It seems that everybody wanted to get their news out at the same time today. Today's article will discuss reports released in the past twenty-four hours concerning the October status of Consumer Installment Credit and New Home Sales, the November Employment Situation, the November value of the Columbia University leading inflation index, and the preliminary December reading of the University of Michigan's Consumer Sentiment Index.To start things off: yesterday afternoon the Federal Reserve released its report on consumer installment credit for the month of October. It appears that consumers in general have re-examined their personal financial situations and collectively decided that they can afford to take on increasingly greater amounts of debt. Outstanding consumer installment credit grew at a 12.7% seasonally adjusted annual rate in October. This followed a relatively small growth rate of 5% in September. All types of credit expanded more rapidly in October than in September. October's growth in outstanding credit pushed the figure for the total amount of credit outstanding over the trillion dollar level for the first time. The total outstanding consumer debt at the end of October was $1,004,400,000,000.00. Wouldn't you like to be collecting the interest on that amount?
This morning the Commerce Department's Bureau of the Census reported that sales of new one-family houses dropped for the third straight month in October to a seasonally adjusted annual rate of 673,000. This is 2.75% below the revised September rate of 692,000 and 4.81% below the rate for October 1994. Today's announced figure surprised industry analysts, who had expected a reading between 700,000 and 750,000. Today's new home sales data is consistent with other recent trends in the homebuilding/homebuying sector. Privately owned housing starts have been declining for three months, and building permits and existing home sales both fell in October for the first time in several months.

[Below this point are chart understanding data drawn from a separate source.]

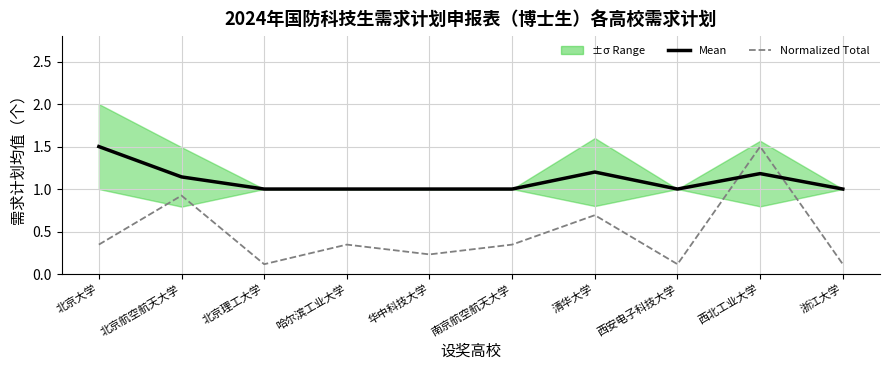

What value does the Normalized Total series have at 西安电子科技大学?

0.1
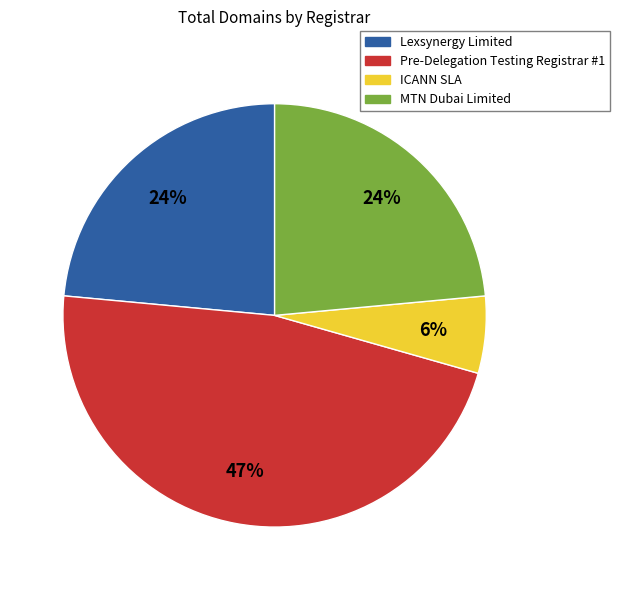

What percentage is the Pre-Delegation Testing Registrar #1 slice, to the nearest percent?

47%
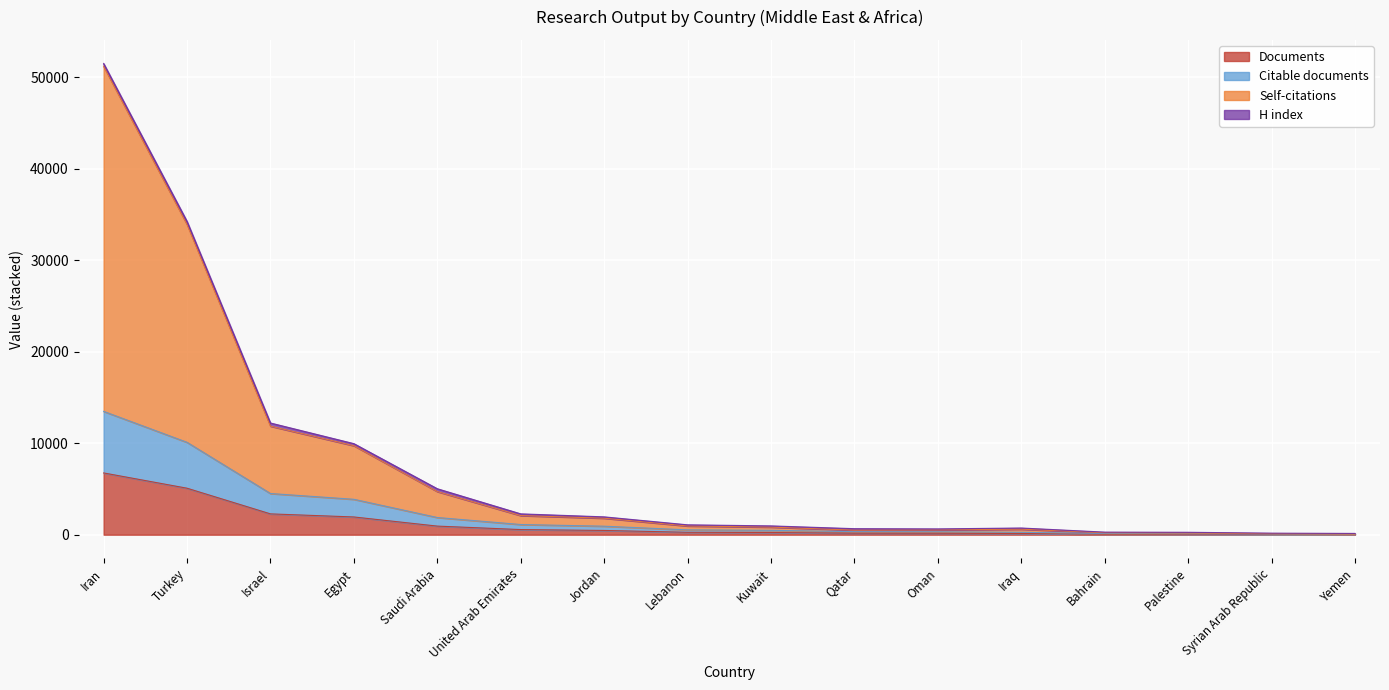

At which category is the sum across all series the highest?

Iran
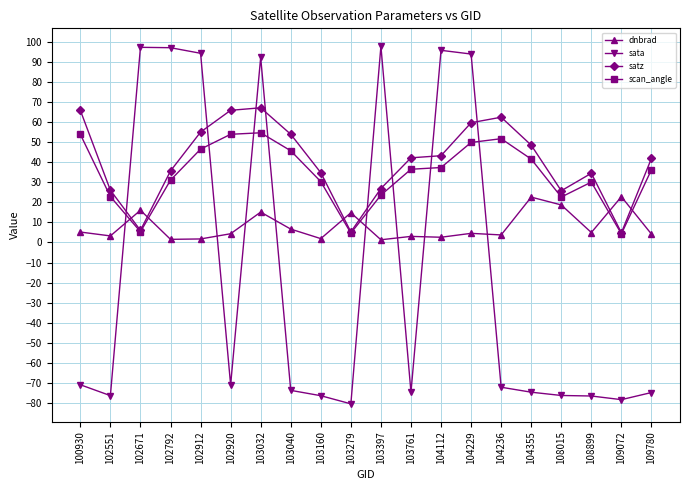

List the series in order of their peak value, lowest first.

dnbrad, scan_angle, satz, sata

Also this morning, the Bureau of Labor Statistics of the Labor Department released its report on the employment situation for November. Between October and November the percentage of unemployed persons grew from 5.46% to 5.61% of the civilian labor force. During the same period, total non-farm employment grew by 166,000. According to today's report, a portion of the payroll employment increase was attributable to two technical factors: a later-than-usual survey week, and the normal semi-annual updating of the factors used in the seasonal adjustment process. The combined effect accounted for about 70,000 of the over-the-month increase. This would make the unadjusted gain for November be 96,000. This compares with an average monthly gain of 145,000 over the preceding 10 months.
Moving right along, Columbia University today released the November value for its leading inflation index. The November figure declined to 103.3 from an October reading of 104.4. I read somewhere that this index is a favorite of Federal Reserve Chairman, Alan Greenspan. Maybe the decline from October to November will convince him to loosen up on interest rates at the December 19 Federal Open Market Committee meeting.

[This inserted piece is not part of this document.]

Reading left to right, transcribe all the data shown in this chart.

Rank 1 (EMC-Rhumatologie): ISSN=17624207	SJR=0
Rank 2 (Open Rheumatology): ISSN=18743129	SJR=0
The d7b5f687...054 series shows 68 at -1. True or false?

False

Finally, today the University of Michigan released the preliminary estimate of its Consumer Sentiment Index for the month of December. Today's value was 90.5, a gain of 2.3 over November's final reading of 88.2. This indicator hit an intermediate term peak of 94.4 back in July. Since then it has been fluctuating in a range between 88.2 and 91.7.
Summing up, I'll give consumer credit a plus, the housing sector a minus, employment a minus, inflation a minus, and sentiment a plus. So the score is: Slowdown 3 - Expansion 2. The bond market also seems to have come down slightly to the slowdown side. After fluctuating over a wide range today, the price of the 30-year T-bond closed with a slight gain.